Fun With Oil and Gas

Unless something changes, any new offshore drilling being contemplated by Congress would be overseen by the ill-run Minerals Management Service. The subject of three withering reports released earlier this month, the MMS seems to have condoned improper and unprofessional behavior by its employees, acting as if the public interest carried little weight.

Instead, employees have improperly cozied up to representatives of oil and gas companies, accepting numerous gifts and even indulging in sexual relationships. According to Inspector General Earl E. Devaney, from 2002 to 2006, the Denver office of MMS felt more like a frat house than a government agency. One official, the since-retired Gregory W. Smith, allegedly had sex with two subordinates in his office and bought cocaine through his secretary.

The problems were worst among a group of employees handling the decade-old royalty-in-kind program. Royalty-in-kind lets companies pay the government with oil and gas, rather than cash, for the privilege of drilling on public land. (Such property includes coastal waters.) Some of these products are sold on the open market; some have gone into the nation's emergency reserve. Last year, the program brought in more than $4 billion worth of oil and gas.

With so much money at stake, it is essential that this program be scrupulously run. Yet the inspector general found employees steering contracts to themselves or their associates. Many were oblivious to ethical restrictions on gifts. Some told investigators they went on company-paid outings in the name of market research.

Earlier reports by the inspector general had found MMS, which is part of the Interior Department, mistakenly letting oil companies avoid paying royalties altogether.
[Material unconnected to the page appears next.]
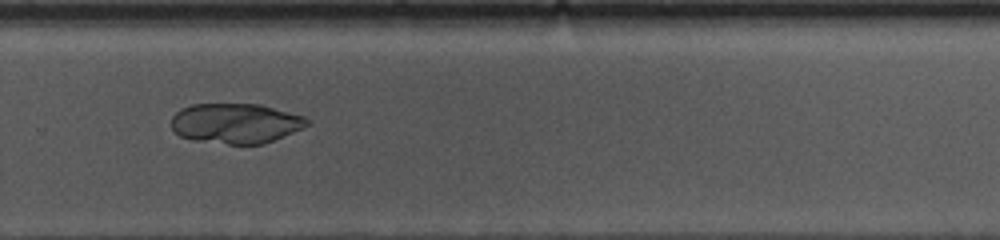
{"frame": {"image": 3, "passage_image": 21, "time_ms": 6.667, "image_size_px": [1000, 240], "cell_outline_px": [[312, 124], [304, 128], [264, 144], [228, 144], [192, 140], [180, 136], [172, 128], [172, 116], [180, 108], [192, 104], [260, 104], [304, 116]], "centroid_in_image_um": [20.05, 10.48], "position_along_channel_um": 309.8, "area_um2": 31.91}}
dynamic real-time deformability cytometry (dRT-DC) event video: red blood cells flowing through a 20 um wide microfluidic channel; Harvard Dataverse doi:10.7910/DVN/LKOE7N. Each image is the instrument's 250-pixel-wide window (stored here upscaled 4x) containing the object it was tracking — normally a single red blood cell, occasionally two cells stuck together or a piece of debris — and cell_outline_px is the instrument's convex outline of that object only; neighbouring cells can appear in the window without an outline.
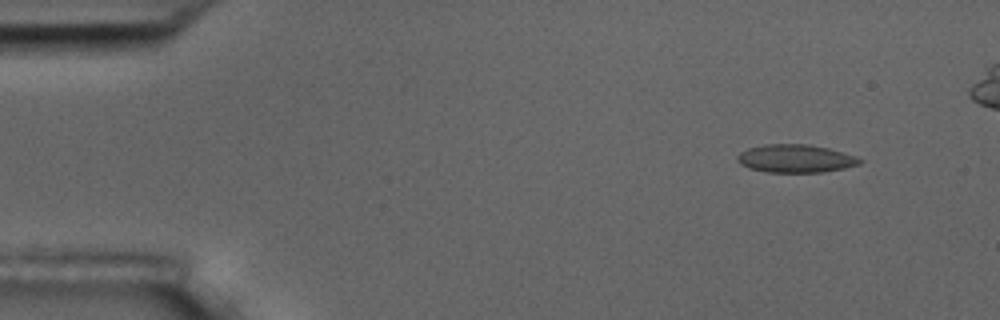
{"species": "common noctule bat (a hibernating species)", "species_latin": "Nyctalus noctula", "temperature_condition": "room temperature", "stored_images_in_passage": 5, "camera_frame_rate_fps": 3000, "um_per_image_px": 0.085, "animal": {"sex": "male", "body_mass_g": 17.5, "forearm_length_mm": 52.3}, "frame": {"image": 1, "passage_image": 1, "time_ms": 0.0, "image_size_px": [1000, 320], "cell_outline_px": [[864, 160], [860, 164], [844, 168], [820, 172], [768, 172], [748, 168], [740, 164], [736, 160], [736, 156], [740, 152], [748, 148], [764, 144], [808, 144], [828, 148], [856, 156]], "centroid_in_image_um": [67.6, 13.47], "position_along_channel_um": 17.4, "area_um2": 20.06}}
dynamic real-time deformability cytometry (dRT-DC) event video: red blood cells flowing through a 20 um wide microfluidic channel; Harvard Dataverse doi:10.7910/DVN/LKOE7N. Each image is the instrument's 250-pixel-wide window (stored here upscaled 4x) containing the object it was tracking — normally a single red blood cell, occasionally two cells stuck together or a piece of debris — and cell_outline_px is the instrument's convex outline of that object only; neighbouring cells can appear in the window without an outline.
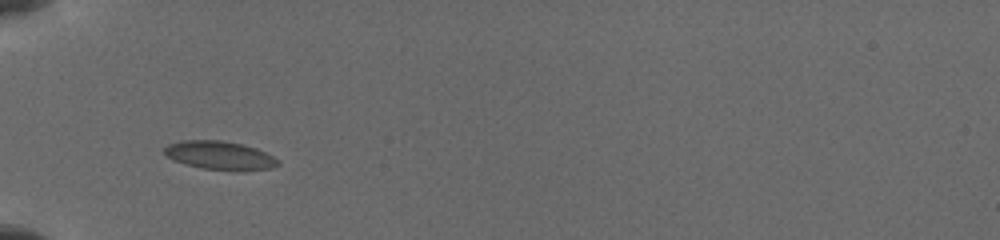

The agency routinely allows businesses to revise bid packages, in ways that almost always permit them to pay the government less. How much taxpayers have lost through such shoddy practices is anybody's guess.

In all, MMS collects some $10 billion in annual royalties; some years, royalties on oil, gas and other resources are the second- largest source of federal revenue behind taxes. Mismanagement at MMS means that taxpayers will have to do more to make up the difference. Meanwhile, under the Bush administration, new tax breaks for drillers have been enacted, along with expanded royalty relief.

If Americans are to give up pristine coastal areas to help the oil and gas companies, they should get a great deal for it. It makes little sense to expand drilling without drastically overhauling MMS first. And even then, Americans should have serious second thoughts.